** Opening Recorded information block **

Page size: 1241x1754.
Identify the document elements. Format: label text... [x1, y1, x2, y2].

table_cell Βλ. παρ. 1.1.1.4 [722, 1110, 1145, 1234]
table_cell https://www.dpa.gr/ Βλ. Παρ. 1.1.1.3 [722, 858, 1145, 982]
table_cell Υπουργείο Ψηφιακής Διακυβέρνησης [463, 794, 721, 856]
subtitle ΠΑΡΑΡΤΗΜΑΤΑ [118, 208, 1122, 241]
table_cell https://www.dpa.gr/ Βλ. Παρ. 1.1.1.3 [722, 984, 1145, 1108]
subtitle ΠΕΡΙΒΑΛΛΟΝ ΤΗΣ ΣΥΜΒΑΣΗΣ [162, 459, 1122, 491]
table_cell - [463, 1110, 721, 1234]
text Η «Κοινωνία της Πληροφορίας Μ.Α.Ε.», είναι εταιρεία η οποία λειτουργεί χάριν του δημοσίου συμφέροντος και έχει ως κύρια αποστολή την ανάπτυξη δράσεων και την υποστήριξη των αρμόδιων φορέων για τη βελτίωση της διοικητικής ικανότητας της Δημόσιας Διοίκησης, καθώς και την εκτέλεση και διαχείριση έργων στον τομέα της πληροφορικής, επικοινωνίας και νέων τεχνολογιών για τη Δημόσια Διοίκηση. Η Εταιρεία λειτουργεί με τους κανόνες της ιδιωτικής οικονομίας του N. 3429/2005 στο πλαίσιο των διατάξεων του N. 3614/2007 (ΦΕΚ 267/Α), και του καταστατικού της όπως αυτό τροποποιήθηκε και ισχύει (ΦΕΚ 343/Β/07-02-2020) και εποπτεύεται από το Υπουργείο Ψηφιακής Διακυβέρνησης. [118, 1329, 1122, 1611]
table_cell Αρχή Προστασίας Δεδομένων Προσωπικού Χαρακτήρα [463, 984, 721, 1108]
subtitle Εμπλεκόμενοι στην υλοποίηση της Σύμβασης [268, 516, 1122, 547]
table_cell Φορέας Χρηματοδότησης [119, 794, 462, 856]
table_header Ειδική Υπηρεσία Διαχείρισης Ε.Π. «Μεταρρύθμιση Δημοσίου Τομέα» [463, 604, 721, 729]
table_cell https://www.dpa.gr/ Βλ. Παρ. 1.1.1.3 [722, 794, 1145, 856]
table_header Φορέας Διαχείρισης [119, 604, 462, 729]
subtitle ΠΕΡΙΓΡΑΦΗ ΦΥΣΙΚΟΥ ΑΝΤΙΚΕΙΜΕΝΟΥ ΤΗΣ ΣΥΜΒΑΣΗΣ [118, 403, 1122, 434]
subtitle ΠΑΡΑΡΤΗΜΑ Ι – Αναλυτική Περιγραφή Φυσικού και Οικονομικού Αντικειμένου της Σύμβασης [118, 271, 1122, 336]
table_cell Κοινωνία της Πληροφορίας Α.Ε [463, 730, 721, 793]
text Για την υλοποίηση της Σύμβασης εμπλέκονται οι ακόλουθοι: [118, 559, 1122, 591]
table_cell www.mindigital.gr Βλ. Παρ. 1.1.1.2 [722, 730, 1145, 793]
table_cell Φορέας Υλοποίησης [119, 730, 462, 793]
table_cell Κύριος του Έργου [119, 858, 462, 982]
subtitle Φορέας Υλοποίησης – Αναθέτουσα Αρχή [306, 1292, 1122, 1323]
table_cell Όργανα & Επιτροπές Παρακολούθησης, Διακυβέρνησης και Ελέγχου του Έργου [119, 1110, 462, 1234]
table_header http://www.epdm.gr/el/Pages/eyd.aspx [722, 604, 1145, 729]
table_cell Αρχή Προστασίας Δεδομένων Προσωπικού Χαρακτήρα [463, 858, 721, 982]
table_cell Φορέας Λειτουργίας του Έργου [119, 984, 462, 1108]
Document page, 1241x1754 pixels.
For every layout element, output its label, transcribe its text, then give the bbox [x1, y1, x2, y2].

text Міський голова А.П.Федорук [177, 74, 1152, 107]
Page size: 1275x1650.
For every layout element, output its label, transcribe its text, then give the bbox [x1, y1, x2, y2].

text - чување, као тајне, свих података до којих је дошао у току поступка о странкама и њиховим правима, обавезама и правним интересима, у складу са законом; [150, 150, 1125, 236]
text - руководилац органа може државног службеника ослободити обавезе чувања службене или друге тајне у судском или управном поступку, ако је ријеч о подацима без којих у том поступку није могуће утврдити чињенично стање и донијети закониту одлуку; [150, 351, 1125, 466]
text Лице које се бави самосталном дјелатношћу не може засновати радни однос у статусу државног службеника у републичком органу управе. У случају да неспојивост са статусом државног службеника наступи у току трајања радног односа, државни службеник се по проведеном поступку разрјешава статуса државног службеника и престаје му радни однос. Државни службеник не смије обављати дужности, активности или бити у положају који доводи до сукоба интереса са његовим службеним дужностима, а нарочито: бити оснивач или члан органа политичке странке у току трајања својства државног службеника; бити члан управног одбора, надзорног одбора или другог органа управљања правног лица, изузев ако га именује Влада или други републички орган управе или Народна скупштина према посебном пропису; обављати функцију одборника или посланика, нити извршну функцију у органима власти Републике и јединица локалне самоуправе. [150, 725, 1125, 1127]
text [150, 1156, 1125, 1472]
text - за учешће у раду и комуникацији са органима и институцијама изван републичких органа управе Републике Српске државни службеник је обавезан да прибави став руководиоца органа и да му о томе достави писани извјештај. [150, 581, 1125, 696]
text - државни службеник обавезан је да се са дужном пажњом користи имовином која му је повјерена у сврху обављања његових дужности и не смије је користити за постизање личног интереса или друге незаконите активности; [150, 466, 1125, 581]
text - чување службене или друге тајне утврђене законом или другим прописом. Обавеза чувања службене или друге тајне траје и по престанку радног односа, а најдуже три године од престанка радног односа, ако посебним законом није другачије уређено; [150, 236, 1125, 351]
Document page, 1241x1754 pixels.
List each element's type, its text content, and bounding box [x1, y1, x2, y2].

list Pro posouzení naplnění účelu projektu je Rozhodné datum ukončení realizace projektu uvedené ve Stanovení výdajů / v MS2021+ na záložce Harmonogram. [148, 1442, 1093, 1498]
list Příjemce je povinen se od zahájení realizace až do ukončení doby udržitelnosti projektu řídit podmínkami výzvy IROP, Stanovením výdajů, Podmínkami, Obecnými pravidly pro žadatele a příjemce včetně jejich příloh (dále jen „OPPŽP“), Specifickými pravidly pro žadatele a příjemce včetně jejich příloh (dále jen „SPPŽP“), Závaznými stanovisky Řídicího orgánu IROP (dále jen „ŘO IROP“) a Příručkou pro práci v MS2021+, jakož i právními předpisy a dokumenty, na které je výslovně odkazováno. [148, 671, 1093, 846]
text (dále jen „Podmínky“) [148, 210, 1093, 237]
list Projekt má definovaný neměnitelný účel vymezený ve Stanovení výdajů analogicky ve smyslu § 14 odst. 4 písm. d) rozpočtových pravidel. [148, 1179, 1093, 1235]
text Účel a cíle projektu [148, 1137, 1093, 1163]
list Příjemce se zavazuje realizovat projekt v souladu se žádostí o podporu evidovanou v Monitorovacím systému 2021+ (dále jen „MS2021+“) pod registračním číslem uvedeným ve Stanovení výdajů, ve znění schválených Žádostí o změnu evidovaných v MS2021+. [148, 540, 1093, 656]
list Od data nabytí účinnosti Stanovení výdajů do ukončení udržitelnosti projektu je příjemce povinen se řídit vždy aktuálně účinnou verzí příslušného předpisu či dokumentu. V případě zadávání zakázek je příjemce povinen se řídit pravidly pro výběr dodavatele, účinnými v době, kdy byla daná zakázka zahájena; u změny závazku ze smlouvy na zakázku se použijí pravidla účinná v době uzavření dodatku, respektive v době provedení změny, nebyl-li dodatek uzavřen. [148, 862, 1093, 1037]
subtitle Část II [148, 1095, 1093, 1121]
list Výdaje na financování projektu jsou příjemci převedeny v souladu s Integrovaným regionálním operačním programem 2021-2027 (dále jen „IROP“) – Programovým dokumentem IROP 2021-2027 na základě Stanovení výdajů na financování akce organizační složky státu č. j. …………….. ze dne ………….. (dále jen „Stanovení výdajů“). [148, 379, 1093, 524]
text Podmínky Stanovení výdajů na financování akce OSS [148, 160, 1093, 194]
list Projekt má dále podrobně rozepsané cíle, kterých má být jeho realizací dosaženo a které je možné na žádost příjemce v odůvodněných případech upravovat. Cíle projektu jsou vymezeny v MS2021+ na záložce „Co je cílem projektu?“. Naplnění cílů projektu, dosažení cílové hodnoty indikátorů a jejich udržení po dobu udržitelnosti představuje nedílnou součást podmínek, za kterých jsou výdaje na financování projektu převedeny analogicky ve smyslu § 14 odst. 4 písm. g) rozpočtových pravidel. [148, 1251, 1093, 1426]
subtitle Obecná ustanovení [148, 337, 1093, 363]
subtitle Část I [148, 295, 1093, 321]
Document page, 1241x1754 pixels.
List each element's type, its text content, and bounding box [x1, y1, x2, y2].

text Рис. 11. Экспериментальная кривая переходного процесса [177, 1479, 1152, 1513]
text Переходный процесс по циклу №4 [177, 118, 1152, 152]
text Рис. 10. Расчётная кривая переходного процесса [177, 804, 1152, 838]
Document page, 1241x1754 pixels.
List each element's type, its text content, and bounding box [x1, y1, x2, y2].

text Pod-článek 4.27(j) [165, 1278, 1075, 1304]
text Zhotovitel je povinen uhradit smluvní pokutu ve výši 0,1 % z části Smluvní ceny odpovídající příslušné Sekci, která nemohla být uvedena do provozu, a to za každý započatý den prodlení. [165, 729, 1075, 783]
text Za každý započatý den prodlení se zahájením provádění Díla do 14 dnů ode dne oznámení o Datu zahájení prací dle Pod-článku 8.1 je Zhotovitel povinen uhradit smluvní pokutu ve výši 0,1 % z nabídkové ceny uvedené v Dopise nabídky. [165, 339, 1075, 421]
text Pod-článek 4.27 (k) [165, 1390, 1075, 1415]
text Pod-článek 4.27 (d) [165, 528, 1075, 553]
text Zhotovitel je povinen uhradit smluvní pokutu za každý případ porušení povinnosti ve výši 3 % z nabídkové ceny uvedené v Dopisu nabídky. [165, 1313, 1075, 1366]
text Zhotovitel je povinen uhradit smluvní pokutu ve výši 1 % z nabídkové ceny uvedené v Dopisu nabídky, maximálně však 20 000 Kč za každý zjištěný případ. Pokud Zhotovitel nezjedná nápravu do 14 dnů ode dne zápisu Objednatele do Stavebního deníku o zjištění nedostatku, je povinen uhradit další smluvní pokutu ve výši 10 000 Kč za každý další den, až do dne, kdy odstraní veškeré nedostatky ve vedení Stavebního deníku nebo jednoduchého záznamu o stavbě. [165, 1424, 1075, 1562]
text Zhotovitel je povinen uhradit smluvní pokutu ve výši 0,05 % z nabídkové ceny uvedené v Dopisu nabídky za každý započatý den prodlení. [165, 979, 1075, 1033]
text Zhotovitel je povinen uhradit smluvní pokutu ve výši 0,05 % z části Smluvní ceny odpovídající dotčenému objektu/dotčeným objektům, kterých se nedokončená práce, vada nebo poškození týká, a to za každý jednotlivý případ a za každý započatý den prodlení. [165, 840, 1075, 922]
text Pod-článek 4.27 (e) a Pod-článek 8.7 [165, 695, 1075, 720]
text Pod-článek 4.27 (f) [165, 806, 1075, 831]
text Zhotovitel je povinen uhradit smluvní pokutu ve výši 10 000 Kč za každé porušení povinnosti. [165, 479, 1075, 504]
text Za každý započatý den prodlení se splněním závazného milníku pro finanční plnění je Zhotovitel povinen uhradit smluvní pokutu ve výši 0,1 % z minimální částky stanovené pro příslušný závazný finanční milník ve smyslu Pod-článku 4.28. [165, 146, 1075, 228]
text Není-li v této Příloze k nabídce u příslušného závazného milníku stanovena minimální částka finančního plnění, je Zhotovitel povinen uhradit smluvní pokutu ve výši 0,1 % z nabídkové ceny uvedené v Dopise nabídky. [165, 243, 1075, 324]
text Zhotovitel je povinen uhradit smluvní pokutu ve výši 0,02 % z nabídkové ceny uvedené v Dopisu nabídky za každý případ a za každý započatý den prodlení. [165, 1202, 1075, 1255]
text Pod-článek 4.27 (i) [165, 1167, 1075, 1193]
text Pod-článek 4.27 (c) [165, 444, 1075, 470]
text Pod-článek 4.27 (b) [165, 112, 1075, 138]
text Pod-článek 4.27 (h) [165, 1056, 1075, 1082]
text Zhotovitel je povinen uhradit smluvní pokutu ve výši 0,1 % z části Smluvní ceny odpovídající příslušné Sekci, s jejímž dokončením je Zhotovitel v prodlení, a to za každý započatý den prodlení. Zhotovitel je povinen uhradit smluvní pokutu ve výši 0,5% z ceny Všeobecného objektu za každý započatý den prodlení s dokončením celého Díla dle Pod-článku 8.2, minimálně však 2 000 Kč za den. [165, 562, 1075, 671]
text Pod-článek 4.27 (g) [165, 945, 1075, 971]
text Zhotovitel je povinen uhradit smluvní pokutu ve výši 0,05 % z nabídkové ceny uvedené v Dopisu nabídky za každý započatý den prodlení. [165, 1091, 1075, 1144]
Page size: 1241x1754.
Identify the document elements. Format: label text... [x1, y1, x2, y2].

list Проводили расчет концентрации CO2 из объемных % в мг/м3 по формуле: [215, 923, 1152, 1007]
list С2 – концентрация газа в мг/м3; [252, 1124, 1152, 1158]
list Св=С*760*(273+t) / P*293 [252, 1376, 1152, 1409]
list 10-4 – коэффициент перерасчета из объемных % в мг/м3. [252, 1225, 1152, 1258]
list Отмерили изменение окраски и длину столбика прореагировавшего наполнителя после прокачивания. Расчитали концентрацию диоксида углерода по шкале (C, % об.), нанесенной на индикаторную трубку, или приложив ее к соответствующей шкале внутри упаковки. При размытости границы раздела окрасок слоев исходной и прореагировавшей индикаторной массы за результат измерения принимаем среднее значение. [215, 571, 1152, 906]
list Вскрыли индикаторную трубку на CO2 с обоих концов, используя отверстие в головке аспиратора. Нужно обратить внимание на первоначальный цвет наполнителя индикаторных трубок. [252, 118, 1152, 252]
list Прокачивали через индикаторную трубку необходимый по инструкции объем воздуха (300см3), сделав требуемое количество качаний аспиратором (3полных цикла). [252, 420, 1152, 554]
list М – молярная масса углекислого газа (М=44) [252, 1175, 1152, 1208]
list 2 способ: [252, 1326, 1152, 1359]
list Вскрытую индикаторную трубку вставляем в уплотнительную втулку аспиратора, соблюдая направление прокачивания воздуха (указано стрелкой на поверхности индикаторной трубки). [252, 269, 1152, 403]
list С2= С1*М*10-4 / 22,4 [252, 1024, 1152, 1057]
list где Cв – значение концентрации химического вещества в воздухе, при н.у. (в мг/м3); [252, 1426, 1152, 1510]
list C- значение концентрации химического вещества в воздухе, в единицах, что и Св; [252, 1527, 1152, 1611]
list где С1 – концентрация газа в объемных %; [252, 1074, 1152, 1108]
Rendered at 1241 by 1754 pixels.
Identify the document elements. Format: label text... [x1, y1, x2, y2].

** Closing Recorded information block **

— Exercise details —
The lines from the one holding "Rendered at 1241 by 1754 pixels." to the last line of the entries, both included: retype them exactly and give nothing else.

— Output of the task —
Rendered at 1241 by 1754 pixels.
Identify the document elements. Format: label text... [x1, y1, x2, y2].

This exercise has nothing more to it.